# Bacon Wrapped Chicken Bites



## GrannyG

Cube chicken breasts into small squares. Wrap with a piece of bacon and
secure with a toothpick. Roll in a mixture of 2/3 cup of brown sugar and 
2 TBSP Chili Powder. Bake at 250 degrees on a cookie sheet until the
chicken is baked and the bacon crispy. YUMMY!

Also:
Tater tots wrapped with bacon, secure with toothpick, and bake in oven on
a cookie sheet till bacon is crisp at 250 degrees.


----------



## shannon in KS

mmmmm mmmmmmmm love these!  I am guilty of haste and panfrying real quick, then broiling them in the oven!  Shrimp works good too!  Tossing with prepared marinades adds different flavors!


----------



## candelbc

Is the cubed Chicken Breast cooked already, or raw?

-Brad


----------



## Hungry

*Chicken bits*

I do mine with chicken livers!


----------



## YT2095

that`s quite similar to something I make also, I use strips of chicken breast (raw) lay a strip of chili peper alond side it and roll up in wafer thin black forest ham, toothpick it into place.

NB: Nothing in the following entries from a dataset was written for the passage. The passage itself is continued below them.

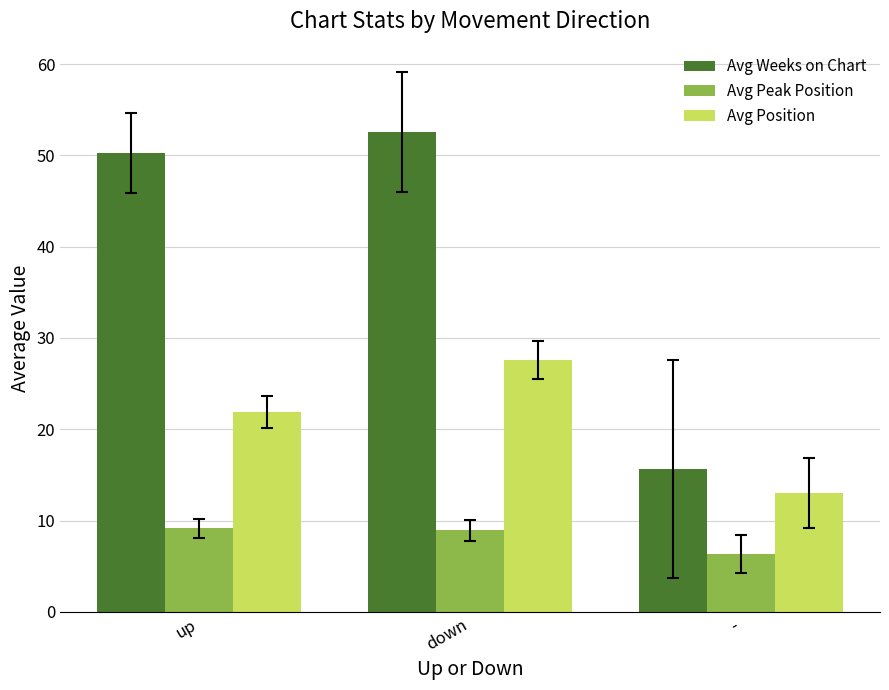

What position from the left is -?

3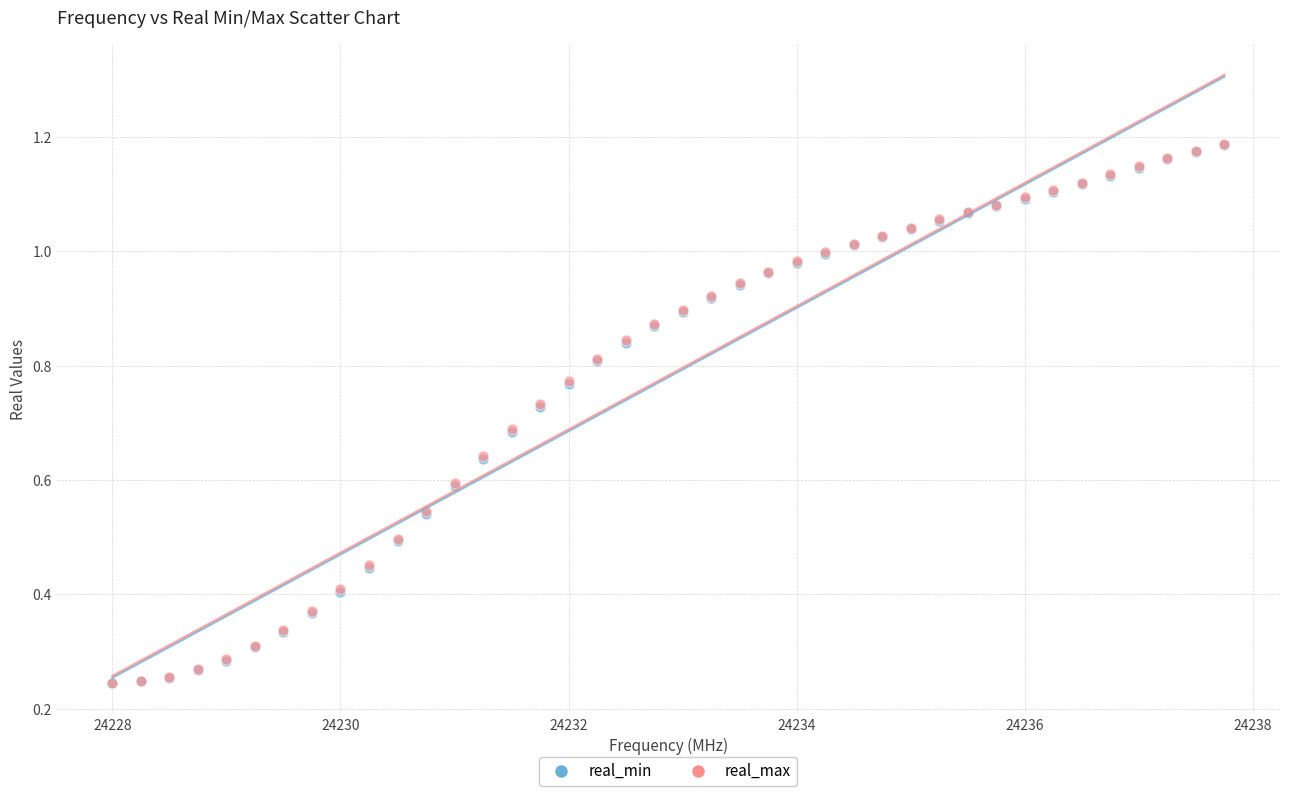

What are all the series names shown in the legend?

real_min, real_max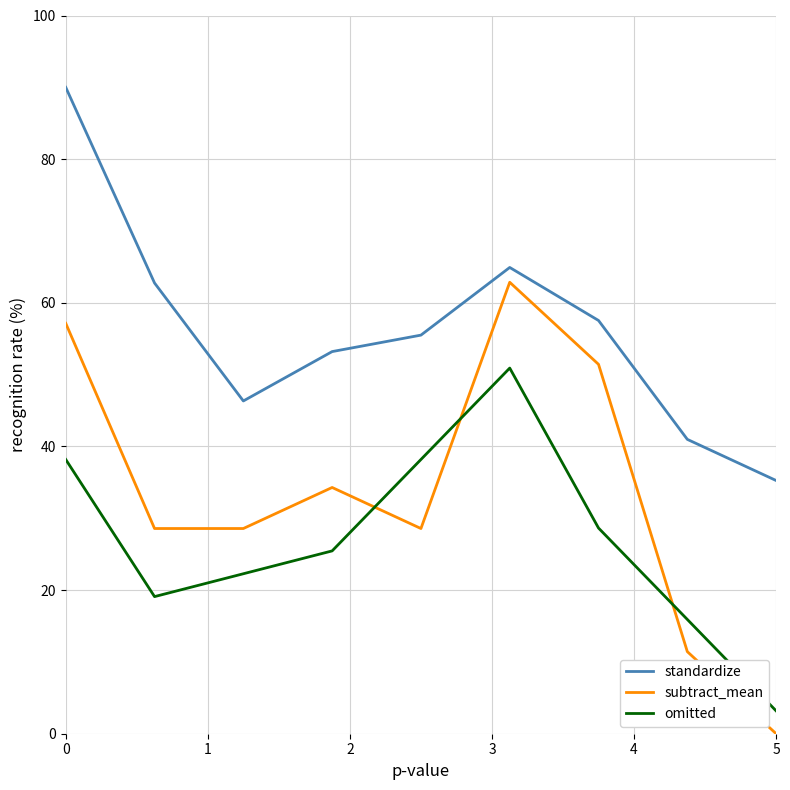

List the series in order of their peak value, lowest first.

omitted, subtract_mean, standardize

the nice part is that the bacon or ham is already salty enough so you dont need to add any.

nice with a spicey Salsa dip


----------



## GrannyG

The chicken is raw, and you just wrap the piece of bacon around it, usuallly 1/3 to 1/2 slice is enough, smoked bacon is an extra plus, skewered it with a toothpick, roll it in the sugar/chili mix and bake it. So good. I line my cookie sheets with aluminum foil so there is no mess to clean up.


----------



## Constance

Hungry said:
			
		

> I do mine with chicken livers!



Me too...I put a water chestnut in with it, also, and marinate in soy sauce before cooking on the grill.


----------



## shpj4

Granny your Bacon Wrapped Chicken Bites sound delicious.  Thank you so much for sharing


----------



## mudbug

I just read your recipe out loud to HH.  He's in!


----------



## Alix

Granny, these sound YUMMY! A friend of ours does the chicken like this only he brushes them with teriyaki sauce as they cook in the oven. He also recommends a rack with a cookie sheet underneath if your bacon is a bit on the fatty side.


----------



## Josh1979

**

You can also use lil smoky sausages. They turn out great.


----------



## bertjo44

I will try these, thanks.


----------